Keeping track of time is, generally speaking, for the purposes of AVRT, counter-productive, because the Beast has no concept of time. If you want to see a vivid example of this, think to yourself "I will get drunk a hundred years from now, in 2111." You should notice some feeling of anticipation coming from the Beast, since you have just provided it with a boozing opportunity.

Of course, you know that you'll be dead before then, but the Beast can't comprehend that. It only sees an opportunity to drink again, and you can be certain that it will try to shorten those 100 years until it starts asking "well, why not drink tomorrow, then?" Stay in the present, and don't worry about how much "time" other people have. You will get over the short-term effects of alcohol withdrawal soon enough, usually around 90 days or so, and it will get easier.

Originally Posted by kanamit View Post
[2] I find occasional feelings come on: anxiety, sadness, indecision from mind racing; is this withdrawal or Beast activity? Can the Beast really make you feel those things?
It depends. Yes, there will be some anxiety initially, since alcohol is a CNS depressant, and your system is rebounding from that. It will also take some time for the depression to lift, but if chronic depression continues past 90 days or so, you may have depression independently of your addiction. If the depression does not lift, it might be a good idea to see a PDOC about it. You could certainly consult with one beforehand, though, but bear in mind that any further drinking will counteract any medication, and possibly have other negative side effects.

You should, however, attribute any sadness or sense of deprivation on account of not drinking to the Beast; ie, "IT misses alcohol, because IT feels deprived and is sad because I am killing IT." Remember, the Beast, since it originates in your base brain, does have feelings, just like any other dumb animal. In fact, feelings are probably all it has. As far as it is concerned, if somethings feels good, do it, and if it feels bad, don't do it, and to hell with the consequences to you or anyone else.
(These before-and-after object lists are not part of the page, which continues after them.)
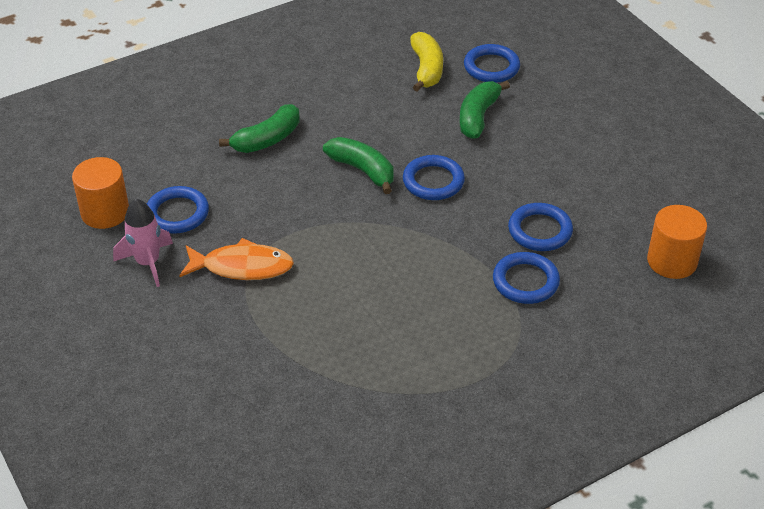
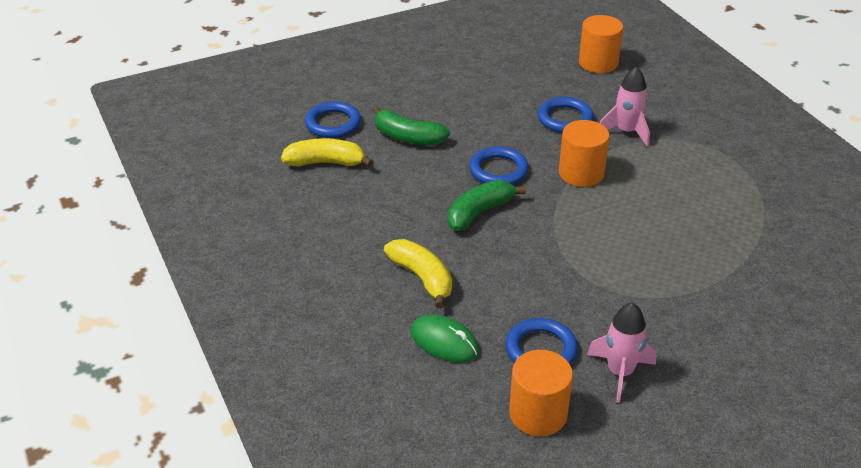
camera: 85 degrees left, 5 degrees down
(189, 156) = (444, 342): none -> green mouse
(242, 267) = (621, 299): orange fish -> none
(267, 139) = (422, 278): green banana -> yellow banana
(438, 242) = (581, 173): none -> orange cylinder
(525, 281) = (626, 132): blue ring -> pink rocket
Originally Posted by kanamit View Post
[3] Does likening drinking to the ultimate immoral act help? I still think deep down the Beast has a bit of a hold on me because I don't quite fully view drinking in the light I should. One previous poster mentioned it to sleeping with her ex-husband. I think of some of the scenes in London I saw of the riots that made me feel sick…yet the idea of drinking doesn't do that. right now it's more of something i no longer do. Should it?
It does help in that if you believe that, you will intuitively recognize the Addictive Voice, almost without a thought. However, you don't necessarily have to get to that point, it simply being "wrong" might suffice for you. To be honest, one could conceivably make a "Big Plan" for decidedly selfish reasons, such as making lots of money. In other words, if you love money, and you can never get enough of it, and drinking is negatively impacting your ability to make lots of money, you could decide that you will never drink again on account of that.

Originally Posted by kanamit View Post
[4] Is it normal to normal to feel a bit shaky as you learn the technique? My Beast is saying to me, "You thought this AVRT thing was your ticket out of here but when you read this thread they know a lot more about it than you. Good luck. You're going to need it,=."
The Beast is going to be throwing doubt at you to undermine your confidence and get you to drink again. There is no great mystery to AVRT, nor is it particularly complicated, but the AV will either tell you that it can't possibly be this simple, so it can't work, or that it is so complicated that you will never get it. Don't worry about how much "more" people seem to know on this thread. Learning from others on here is simply a bonus, because you could learn AVRT entirely on your own simply by reading the book a few times and practicing.

Abstinence is a learned skill, and the more you do it, the easier it becomes. AVRT will build on itself as you use it, until eventually you will barely even think about it. Set your confidence level arbitrarily at 100%, recognize all self-doubt as a product of the AV itself, and you will do fine. When you are confident that you will never drink again, you are as recovered as someone who has not touched a drink in 30 years. I kid you not.